Federal Circuit, in Apple Inc. v. Samsung Electronics Co., Ltd. et. al., Held That Apple's Analyzer Server Patent Not Infringed by Samsung, And Apple's Slide-to-Unlock And Autocorrect Patents are Invalid for Obviousness
Apple Inc. sued Samsung Electronics Co., Ltd. for infringement of five U.S. patents, including U.S. Patent Nos. 5,946,647 (the Analyzer Server patent), 8,046,721 (the Slide-to-Unlock patent), and 8,074,172 (the Autocorrect patent). The district court entered a judgment of $119.6 million for Apple for infringement of these three patents by Samsung. The district court denied Samsung’s motion for judgment as a matter of law (JMOL). In a decision on February 26, 2016, the Federal Circuit reversed, holding that Samsung did not infringe the Analyzer Server patent and that the Slide-to-Unlock and Autocorrect patents are invalid for obviousness.

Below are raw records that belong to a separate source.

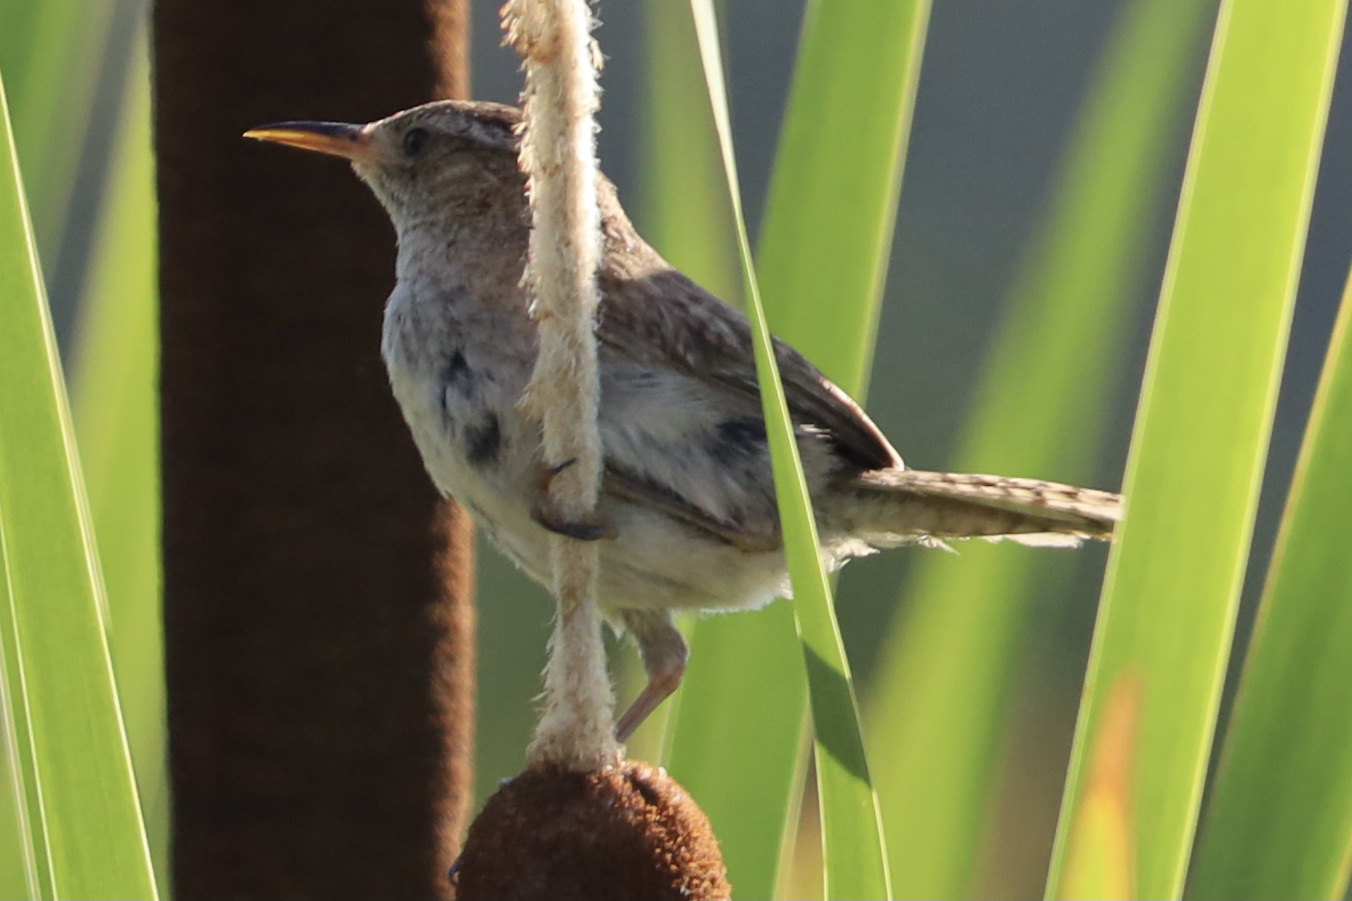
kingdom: Animalia
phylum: Chordata
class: Aves
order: Passeriformes
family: Troglodytidae
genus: Cistothorus
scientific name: Cistothorus palustris
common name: Marsh wren
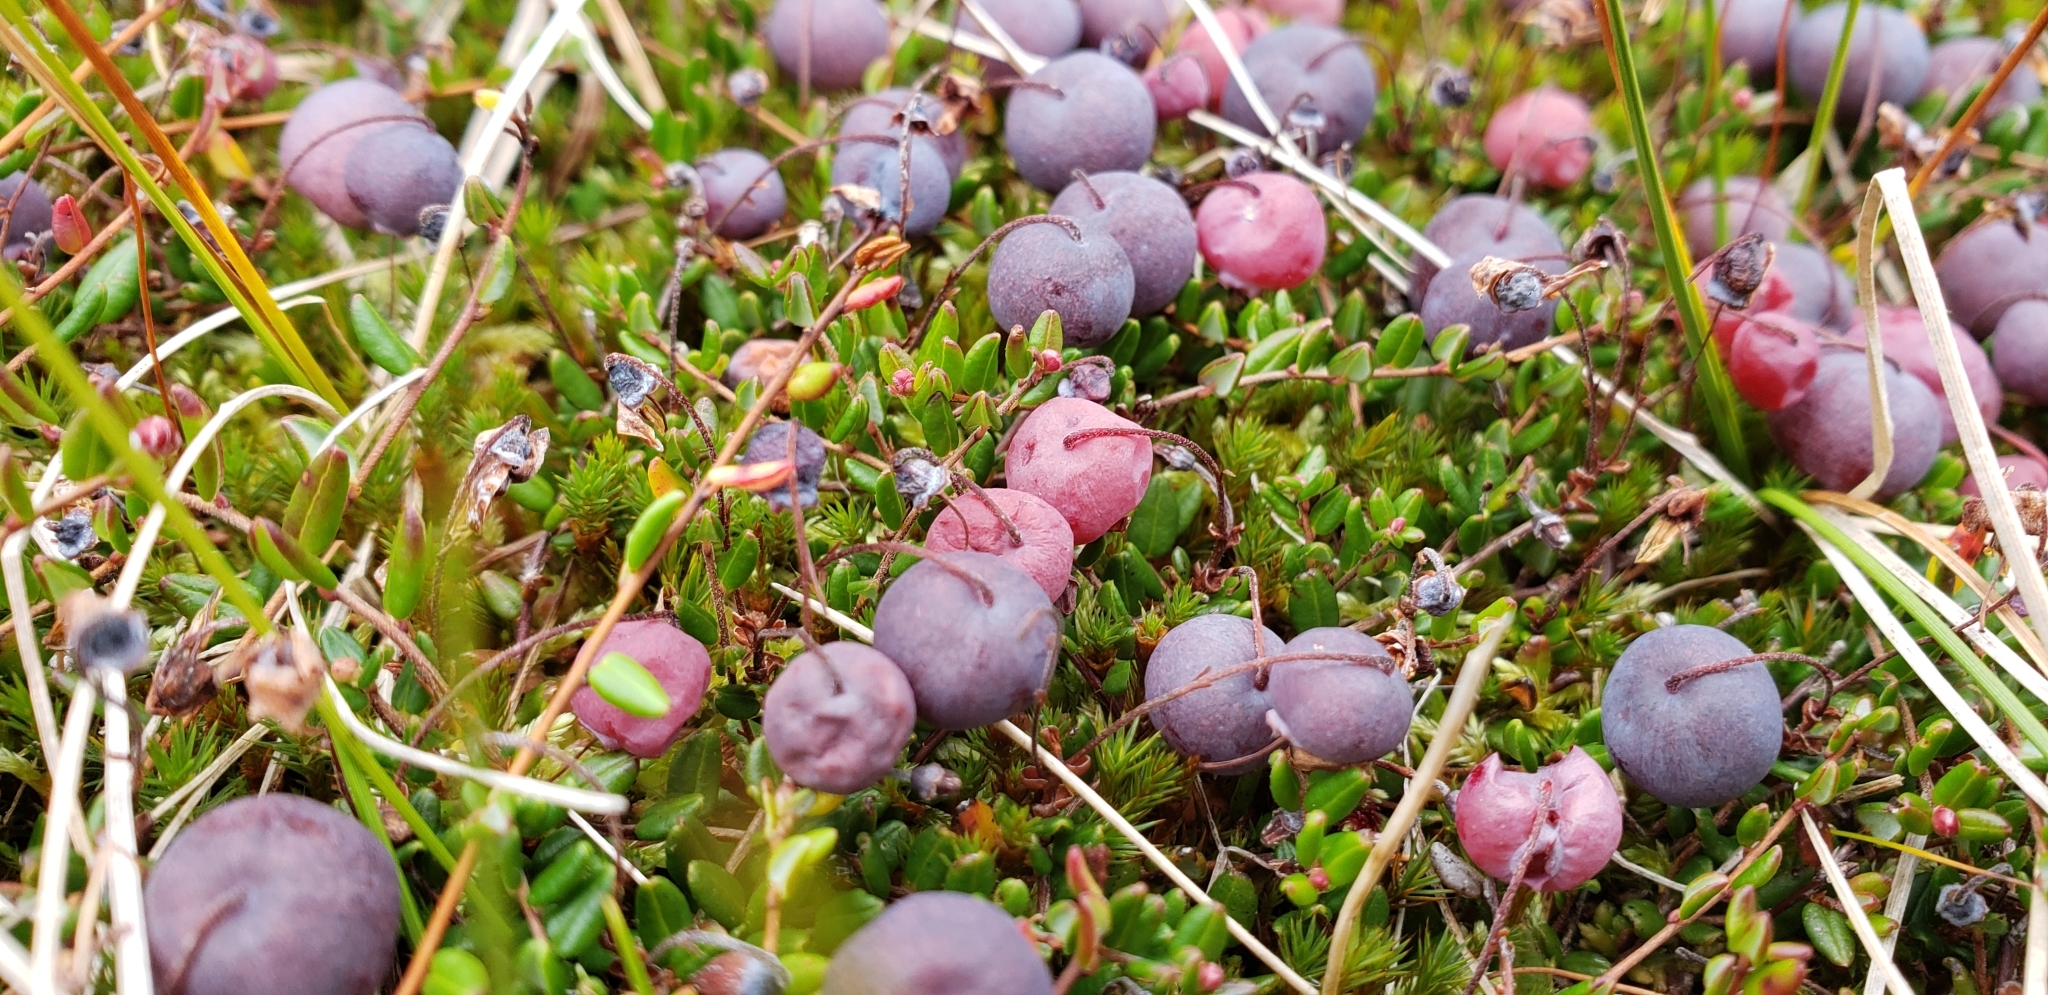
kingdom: Plantae
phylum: Tracheophyta
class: Magnoliopsida
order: Ericales
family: Ericaceae
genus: Vaccinium
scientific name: Vaccinium oxycoccos
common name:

The Analyzer Server patent is directed to software to detect structures such as phone numbers in text, turning those into links, which allows a user to click on the structure to take an action, such as making a phone call. The independent claim requires “an analyzer server for detecting structures in the data, and for linking actions to the detected structures.” The district court adopted the Federal Circuit’s previous construction of the term “analyzer server” to require that the analyzer server is separate from a client that receives data (Apple Inc. v. Motorola, Inc., 757 F.3d 1286, 1304 (Fed. Cir. 2014). Apple argued that the software code stored in shared program libraries in Samsung’s Browser and Messenger applications were the “analyzer server.” Experts for both parties, however, testified that the shared library code is “used” by the Messenger and Browser applications, and not run separately. As such, the Federal Circuit held that no reasonable jury could have concluded that the accused device met the “analyzer server” requirement, and reversed the district court’s denial of Samsung’s motion for JMOL on non-infringement.
The Slide-to-Unlock patent is directed to the iPhone’s “slide to unlock” feature, where a user can slide a moving image across the screen of the phone with his finger to unlock the phone. The parties do not dispute that two references, Plaisant in view of Neonode, disclose all of the claimed features of the Slide-to-Unlock patent. Unpersuaded by Apple’s arguments, the Federal Circuit held that Plaisant and Neonode are analogous art, and that the strong prima facie case of obviousness was not negated by Apple’s weak secondary consideration evidence. The Federal Circuit also rejected Apple’s argument that Plaisant taught away from the claimed invention because the claimed feature disclosed in Plaisant is not preferred (“the ‘mere disclosure of more than one alternative’ does not amount to teaching away from one of the alternatives where the reference does not ‘criticize, discredit, or otherwise discourage the’ solution presented by the disclosure.”) The Federal Circuit held the Slide-to-Unlock patent obvious in view of Plaisant and Neonode.
The Autocorrect patent covers “autocorrect” software on the phone that automatically corrects typing errors. The Federal Circuit noted that autocorrection features were known in the prior art, and that the combination of two prior art references, Robinson and Xrgomics, results in Apple’s Autocorrect invention. The Federal Circuit stated that the specification defines the field broadly as the general field of text input on portable electronic devices, and that Robinson and Xrgomics are within this general field. The Federal Court similarly found Apple’s secondary consideration arguments “very weak,” and not sufficient to overcome the strong prima facie case of obviousness. The Federal Circuit held the Autocorrect patent obvious in view of Robinson and Xrgomics.